A judge has rejected an amicus curiae brief filed on June 10 by CoStar Group, the operator of Homes.com, which opposed Zillow’s motion in its legal battle between MRED. The filing came shortly after a federal judge granted Zillow a preliminary injunction on May 22, restoring its access to MRED’s licensed listing data.
In its brief, CoStar argued that Zillow’s requested relief “would reward Zillow’s own anticompetitive conduct and create a profoundly asymmetric competitive landscape, contrary to the public interest.”
The company contends that Zillow seeks “unfettered access to MLS listings, while retaining the right to ban rival premarket listings,” asserting that Zillow Preview effectively blocks competitors such as Homes.com from accessing those same exclusive listings.
The brief further stated that “Zillow has grown so large that it believes that only a listing on Zillow’s network is public and pro-consumer. And by that logic, Zillow need not share it further. By contrast, a listing not available to Zillow’s network is, by definition, hidden and anti-consumer. Zillow needs a reality check.”
CoStar said that Zillow’s motion is a part of its “scheme to expand its ecosystem and replace the nonprofit MLS system.”
In response to the filing, Matt Kreamer, a communications director with Zillow, rejected CoStar’s argument in a statement to Chicago Agent:
“CoStar and Compass are making the same flawed argument: that premarketing and private marketing are the same thing. They are not, and the distinction matters enormously. Zillow Preview is premarketing — publicly visible for any buyer to see it, save it and connect with the listing agent directly for free. No buyer is required to work with any specific brokerage to access it. Compass Private Exclusives are pay-to-play private marketing. Those listings are hidden from buyers unless they work with a Compass agent. The explicit purpose is to route listings through Compass’s own network before — or instead of — making them available to the public. Calling those the same thing is a word game designed to muddy a clear distinction, and it is exactly the kind of conflation that harms buyers and sellers when it goes unchallenged.”
At the time of filing, Gene Boxer, CoStar’s general counsel, criticized Zillow’s approach, saying the company is seeking a court order that would force MLSs to hand over their listings.
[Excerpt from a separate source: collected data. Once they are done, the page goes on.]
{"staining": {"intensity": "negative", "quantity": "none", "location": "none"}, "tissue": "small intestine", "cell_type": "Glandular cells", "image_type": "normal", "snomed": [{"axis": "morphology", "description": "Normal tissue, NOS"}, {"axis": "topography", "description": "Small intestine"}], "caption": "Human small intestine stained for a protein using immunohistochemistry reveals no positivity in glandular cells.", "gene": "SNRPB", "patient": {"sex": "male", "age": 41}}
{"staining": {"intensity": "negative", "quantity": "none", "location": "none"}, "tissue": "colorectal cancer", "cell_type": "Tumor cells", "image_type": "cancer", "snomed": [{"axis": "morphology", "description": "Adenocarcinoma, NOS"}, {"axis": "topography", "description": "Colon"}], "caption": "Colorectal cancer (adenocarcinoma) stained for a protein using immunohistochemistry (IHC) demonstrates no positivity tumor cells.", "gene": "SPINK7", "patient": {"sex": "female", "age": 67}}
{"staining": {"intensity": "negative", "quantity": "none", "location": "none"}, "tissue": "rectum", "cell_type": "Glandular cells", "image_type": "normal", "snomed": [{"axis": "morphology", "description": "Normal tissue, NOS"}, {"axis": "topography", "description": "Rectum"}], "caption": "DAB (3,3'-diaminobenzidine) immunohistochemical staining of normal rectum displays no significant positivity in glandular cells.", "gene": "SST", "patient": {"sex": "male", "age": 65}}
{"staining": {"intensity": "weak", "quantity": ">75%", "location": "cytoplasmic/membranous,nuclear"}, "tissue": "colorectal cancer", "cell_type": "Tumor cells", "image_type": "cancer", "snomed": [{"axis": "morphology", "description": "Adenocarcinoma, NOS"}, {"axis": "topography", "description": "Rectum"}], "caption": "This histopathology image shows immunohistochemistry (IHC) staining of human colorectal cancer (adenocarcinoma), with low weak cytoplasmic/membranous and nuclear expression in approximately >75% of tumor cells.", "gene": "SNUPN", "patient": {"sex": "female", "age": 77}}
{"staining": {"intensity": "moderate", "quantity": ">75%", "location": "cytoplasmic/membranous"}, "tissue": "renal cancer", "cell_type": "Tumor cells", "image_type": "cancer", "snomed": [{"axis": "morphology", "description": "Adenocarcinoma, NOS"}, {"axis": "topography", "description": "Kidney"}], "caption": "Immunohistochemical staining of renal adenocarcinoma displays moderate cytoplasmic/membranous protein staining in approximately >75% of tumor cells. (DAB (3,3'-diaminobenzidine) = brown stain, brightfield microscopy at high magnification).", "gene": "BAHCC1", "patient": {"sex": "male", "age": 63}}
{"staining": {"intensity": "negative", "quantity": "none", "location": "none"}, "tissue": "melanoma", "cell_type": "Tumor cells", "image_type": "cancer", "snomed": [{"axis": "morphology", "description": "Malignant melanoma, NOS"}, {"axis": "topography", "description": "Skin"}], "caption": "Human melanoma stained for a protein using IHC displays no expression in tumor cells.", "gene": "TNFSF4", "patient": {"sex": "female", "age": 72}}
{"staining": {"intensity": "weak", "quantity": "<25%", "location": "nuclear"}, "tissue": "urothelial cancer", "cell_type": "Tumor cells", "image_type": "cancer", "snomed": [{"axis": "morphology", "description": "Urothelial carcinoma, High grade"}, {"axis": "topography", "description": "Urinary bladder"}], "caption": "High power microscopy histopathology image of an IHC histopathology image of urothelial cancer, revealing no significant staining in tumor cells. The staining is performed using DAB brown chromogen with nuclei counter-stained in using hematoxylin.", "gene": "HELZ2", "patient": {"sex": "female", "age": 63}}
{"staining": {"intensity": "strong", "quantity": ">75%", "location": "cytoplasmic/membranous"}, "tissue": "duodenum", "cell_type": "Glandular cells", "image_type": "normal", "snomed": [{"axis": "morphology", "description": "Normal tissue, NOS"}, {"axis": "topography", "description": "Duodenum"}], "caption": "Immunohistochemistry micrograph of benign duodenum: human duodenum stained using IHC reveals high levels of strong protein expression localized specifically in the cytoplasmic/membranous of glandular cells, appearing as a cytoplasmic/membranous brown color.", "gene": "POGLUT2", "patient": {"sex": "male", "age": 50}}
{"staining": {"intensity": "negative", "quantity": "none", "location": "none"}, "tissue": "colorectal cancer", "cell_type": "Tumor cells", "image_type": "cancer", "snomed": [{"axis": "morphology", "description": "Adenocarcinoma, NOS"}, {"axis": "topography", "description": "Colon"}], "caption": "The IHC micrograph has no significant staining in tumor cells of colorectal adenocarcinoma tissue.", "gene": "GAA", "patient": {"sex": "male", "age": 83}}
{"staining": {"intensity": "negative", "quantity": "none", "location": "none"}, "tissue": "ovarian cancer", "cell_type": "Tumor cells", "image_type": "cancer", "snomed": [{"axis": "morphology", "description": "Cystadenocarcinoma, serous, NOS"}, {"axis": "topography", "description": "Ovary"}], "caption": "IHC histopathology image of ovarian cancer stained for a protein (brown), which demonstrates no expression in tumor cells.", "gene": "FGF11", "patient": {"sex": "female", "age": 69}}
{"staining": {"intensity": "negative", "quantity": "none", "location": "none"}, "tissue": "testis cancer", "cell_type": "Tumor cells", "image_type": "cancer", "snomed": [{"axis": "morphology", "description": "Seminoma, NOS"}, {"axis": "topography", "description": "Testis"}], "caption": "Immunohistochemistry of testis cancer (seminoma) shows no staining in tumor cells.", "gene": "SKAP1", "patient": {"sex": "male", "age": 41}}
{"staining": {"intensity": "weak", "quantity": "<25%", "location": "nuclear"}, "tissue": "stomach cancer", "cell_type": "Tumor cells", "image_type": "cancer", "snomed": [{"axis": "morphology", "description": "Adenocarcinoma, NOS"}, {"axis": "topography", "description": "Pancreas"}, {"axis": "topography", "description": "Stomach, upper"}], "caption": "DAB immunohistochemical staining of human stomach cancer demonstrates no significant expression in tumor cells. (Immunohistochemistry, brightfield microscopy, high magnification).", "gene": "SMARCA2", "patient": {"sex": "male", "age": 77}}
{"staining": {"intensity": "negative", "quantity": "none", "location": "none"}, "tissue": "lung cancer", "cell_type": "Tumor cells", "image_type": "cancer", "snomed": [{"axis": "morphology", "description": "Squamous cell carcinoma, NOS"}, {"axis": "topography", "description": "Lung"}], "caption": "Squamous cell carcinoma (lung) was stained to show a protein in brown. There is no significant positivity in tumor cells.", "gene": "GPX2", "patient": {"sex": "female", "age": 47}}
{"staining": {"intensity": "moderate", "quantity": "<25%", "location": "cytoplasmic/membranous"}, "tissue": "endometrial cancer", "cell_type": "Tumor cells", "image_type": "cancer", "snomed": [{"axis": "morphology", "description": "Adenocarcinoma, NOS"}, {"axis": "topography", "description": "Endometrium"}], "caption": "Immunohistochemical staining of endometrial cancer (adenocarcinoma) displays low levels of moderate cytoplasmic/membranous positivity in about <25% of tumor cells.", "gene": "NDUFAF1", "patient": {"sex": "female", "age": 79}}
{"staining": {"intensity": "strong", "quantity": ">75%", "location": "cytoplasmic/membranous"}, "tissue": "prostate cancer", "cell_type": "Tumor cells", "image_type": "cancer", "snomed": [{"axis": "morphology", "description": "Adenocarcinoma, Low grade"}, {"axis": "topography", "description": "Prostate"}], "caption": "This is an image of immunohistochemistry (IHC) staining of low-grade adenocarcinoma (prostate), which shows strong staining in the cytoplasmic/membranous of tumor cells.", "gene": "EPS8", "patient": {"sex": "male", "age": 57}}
“Zillow wants a court order forcing MLSs to hand over their listings while Zillow hoards its own exclusive premarket inventory — a breathtaking ‘heads I win, tails you lose’ proposition,” Boxer said. “Zillow condemns the very exclusive listing practices it pioneered with Zillow Preview, under which over 60 leading brokerages feed their most valuable premarket listings exclusively to Zillow. You cannot come to court seeking equitable relief while engaged in the very conduct you complain about. Zillow doesn’t have clean hands — it has a monopolist’s playbook: lock up supply, lock out competitors and sue anyone who gets in the way. The court should see this motion for what it is: an attempt to weaponize the judicial system to entrench Zillow’s dominance at the expense of competition, consumers and the MLS system that has served the industry for decades.”
On June 16, CoStar provided Chicago Agent with the following statement from Boxer:
“We sought to call attention to Zillow’s obvious hypocrisy: Zillow is asking the court to guarantee its access to MLS listing data while simultaneously creating its own premarket listing channel and seeking to restrict others. That contradiction matters to the entire residential real estate industry. Zillow cannot claim to be defending openness and transparency while building a system that advantages Zillow, withholds inventory from competing platforms and undermines the very principles it invokes in court.
Whether or not the court considered our brief, we believe it is important for brokers, agents, MLSs, consumers and regulators to understand what Zillow is really asking for: open access for itself, but different rules for everyone else. Zillow has already had plenty of time to refute the facts in our brief, but it hasn’t, because it can’t. We expect that the other parties to the case will continue to highlight our arguments as additional reasons why Zillow should lose. We are pleased to stand with the industry to expose Zillow’s wrongdoing.”